Isolation, structural elucidation and biosynthesis of 3-hydroxy-6-dimethylallylindolin-2-one, a novel prenylated indole derivative from Actinoplanes missouriensis

Abstract

Many prenylated indole derivatives are widely distributed in nature. Recently, two Streptomyces prenyltransferases, IptA and its homolog SCO7467, were identified in the biosynthetic pathways for 6-dimethylallylindole (DMAI)-3-carbaldehyde and 5-DMAI-3-acetonitrile, respectively. Here, we isolated a novel prenylated indole derivative, 3-hydroxy-6-dimethylallylindolin (DMAIN)-2-one, based on systematic purification of metabolites from a rare actinomycete, Actinoplanes missouriensis NBRC 102363. The structure of 3-hydroxy-6-DMAIN-2-one was determined by HR-MS and NMR analyses.

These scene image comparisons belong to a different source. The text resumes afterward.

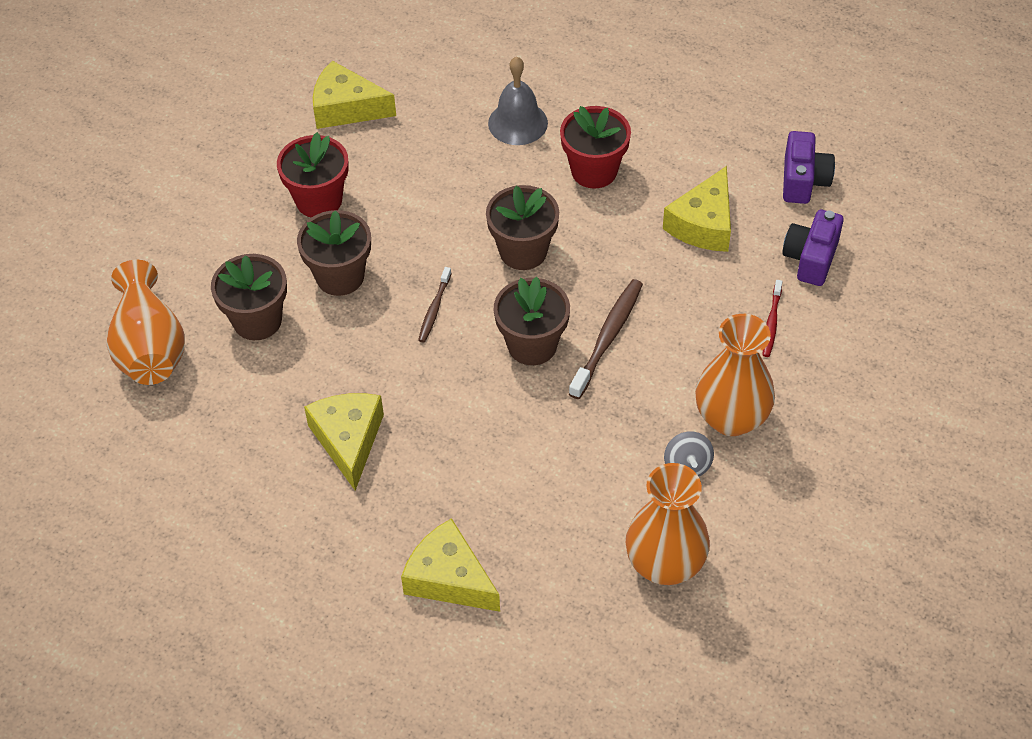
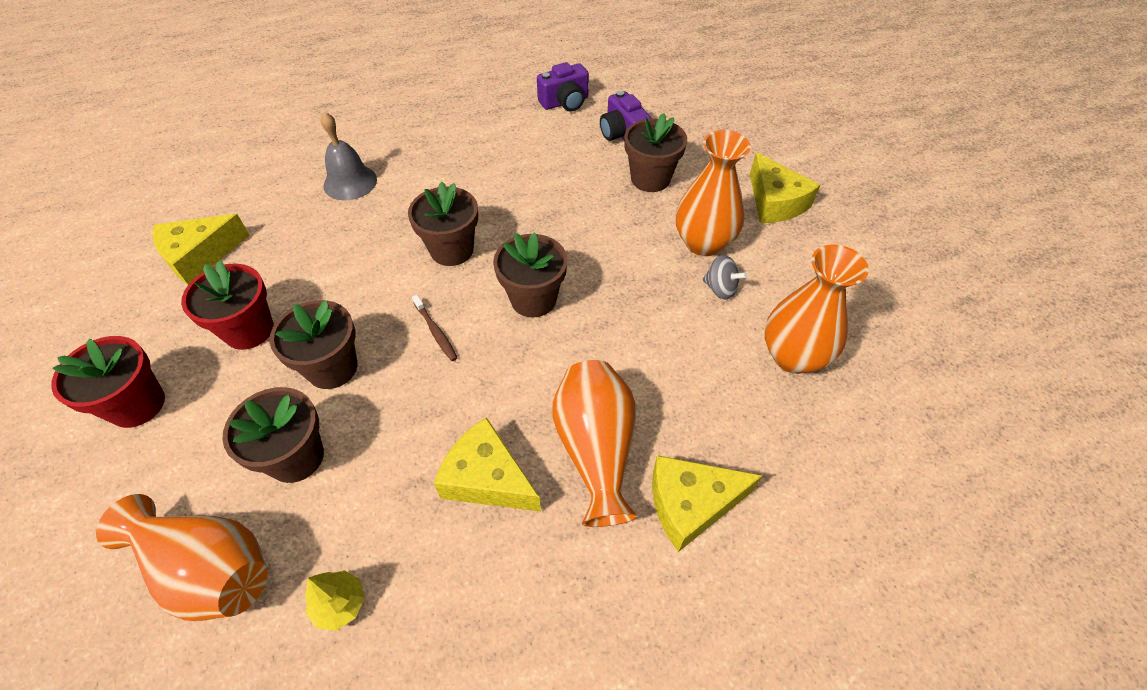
camera: 50 degrees left, 0 degrees up
red flower pot [560,106,631,189] -> red flower pot moved to [51,336,165,428]
brown toothbrush [569,279,643,399] -> none
yellow cheese [663,166,731,252] -> yellow cheese moved to [750,152,820,223]
red toothbrush [763,280,783,357] -> brown flower pot [624,113,687,192]
purple camera [783,131,835,204] -> purple camera turned 105 degrees clockwise [537,62,589,112]
none -> yellow tree [305,570,365,631]
none -> orange vase [552,360,638,527]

We found that A. missouriensis produced not only 3-hydroxy-6-DMAIN-2-one but also 6-dimethylallyltryptophan (DMAT) and 6-DMAI when grown in PYM (peptone-yeast extract-MgSO4) medium. We searched the complete genome of A. missouriensis for biosynthesis genes of these compounds and found a gene cluster composed of an iptA homolog (AMIS_22580, named iptA-Am) and a putative tryptophanase gene (AMIS_22590, named tnaA-Am). We constructed a tnaA-Am-deleted (ΔtnaA-Am) strain and found that it produced 6-DMAT but did not produce 6-DMAI or 3-hydroxy-6-DMAIN-2-one. Exogenous addition of 6-DMAI to mutant ΔtnaA-Am resulted in the production of 3-hydroxy-6-DMAIN-2-one. Furthermore, in vitro enzyme assays using recombinant proteins produced by Escherichia coli demonstrated that 6-DMAI was synthesized from tryptophan and dimethylallyl pyrophosphate in the presence of both IptA-Am and TnaA-Am, and that IptA-Am preferred tryptophan to indole as the substrate. From these results, we concluded that the iptA-Am-tnaA-Am gene cluster is responsible for the biosynthesis of 3-hydroxy-6-DMAIN-2-one. Presumably, tryptophan is converted into 6-DMAT by IptA-Am and 6-DMAT is then converted into 6-DMAI by TnaA-Am. 6-DMAI appears to be converted into 3-hydroxy-6-DMAIN-2-one by the function of some unknown oxidases in A. missouriensis.